Percy stand mit einem Kochtopf bewaffnet in der Mitte des Raumes und trommelte mit einem großen Löffel auf ihn ein. »Niemand rührt sich«, rief er verärgert. »Nicht bis ich mein Tablet gefunden habe. Seht euch um. Es muss hier irgendwo liegen.«
Orla duckte sich weg und hoffte, dass jemand anderes das Tablet entdecken würde. Ihn selbst darauf hinzuweisen, war zu riskant. Seine Unfähigkeit, ihr Gesicht wiederzukennen, ließ sich sicher nicht beliebig ausnutzen. Als Percys Schritte näher kamen und seine frisch geputzten Schuhe schließlich vor ihr stehen blieben, befürchtete sie, ihr Glück bereits überstrapaziert zu haben und nun zur Rechenschaft gezogen zu werden.

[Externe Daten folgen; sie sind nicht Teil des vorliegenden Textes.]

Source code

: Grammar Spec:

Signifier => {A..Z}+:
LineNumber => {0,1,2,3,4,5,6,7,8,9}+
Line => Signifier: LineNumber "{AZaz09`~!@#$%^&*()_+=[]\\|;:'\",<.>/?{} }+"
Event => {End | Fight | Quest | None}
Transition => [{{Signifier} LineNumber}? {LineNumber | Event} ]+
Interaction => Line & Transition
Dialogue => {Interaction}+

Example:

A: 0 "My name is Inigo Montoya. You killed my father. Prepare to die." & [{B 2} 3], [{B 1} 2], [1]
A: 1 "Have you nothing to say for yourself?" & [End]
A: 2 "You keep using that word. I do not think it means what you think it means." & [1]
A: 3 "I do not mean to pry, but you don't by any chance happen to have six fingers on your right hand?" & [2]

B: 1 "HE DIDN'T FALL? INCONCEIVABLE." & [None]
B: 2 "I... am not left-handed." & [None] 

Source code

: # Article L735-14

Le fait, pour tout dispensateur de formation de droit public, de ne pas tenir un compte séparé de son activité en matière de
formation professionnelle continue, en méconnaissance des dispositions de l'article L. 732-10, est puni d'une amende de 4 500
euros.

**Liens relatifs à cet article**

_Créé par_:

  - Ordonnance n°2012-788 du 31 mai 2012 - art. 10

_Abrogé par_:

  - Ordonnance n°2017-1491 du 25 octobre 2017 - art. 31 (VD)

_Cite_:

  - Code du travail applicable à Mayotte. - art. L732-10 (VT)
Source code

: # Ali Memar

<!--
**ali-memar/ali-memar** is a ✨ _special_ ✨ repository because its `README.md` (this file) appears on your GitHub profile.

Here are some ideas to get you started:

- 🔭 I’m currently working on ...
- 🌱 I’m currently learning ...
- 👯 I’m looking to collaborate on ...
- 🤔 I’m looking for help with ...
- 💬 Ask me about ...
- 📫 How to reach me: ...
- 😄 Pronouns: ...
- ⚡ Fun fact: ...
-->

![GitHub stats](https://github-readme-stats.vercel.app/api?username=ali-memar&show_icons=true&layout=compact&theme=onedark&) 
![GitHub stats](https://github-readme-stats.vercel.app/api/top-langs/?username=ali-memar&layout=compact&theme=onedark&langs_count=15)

»Ist es das hier?« Erleichtert vernahm sie die rettende Wortmeldung aus der Nähe des Servicewagens.
»Wie hoch ist die Wahrscheinlichkeit, dass hier mehrere Tablets herumliegen?« Die Schuhe verschwanden aus ihrem Blickfeld. »Natürlich ist das meins.«
Selten hatte Orla jemanden erlebt, der so viele verbale Ohrfeigen in so kurzer Zeit verteilte. Percy fuchtelte mit dem Tablet in der Luft, doch niemand nahm mehr Notiz von ihm. Der Küchenlärm schwoll in Sekunden zu einer Welle an, die ihn rauszuspülen versuchte. Was auch immer er vor sich hin schimpfte – es ging in geschäftiger Ignoranz unter. Also zog er mit stampfenden Schritten von dannen.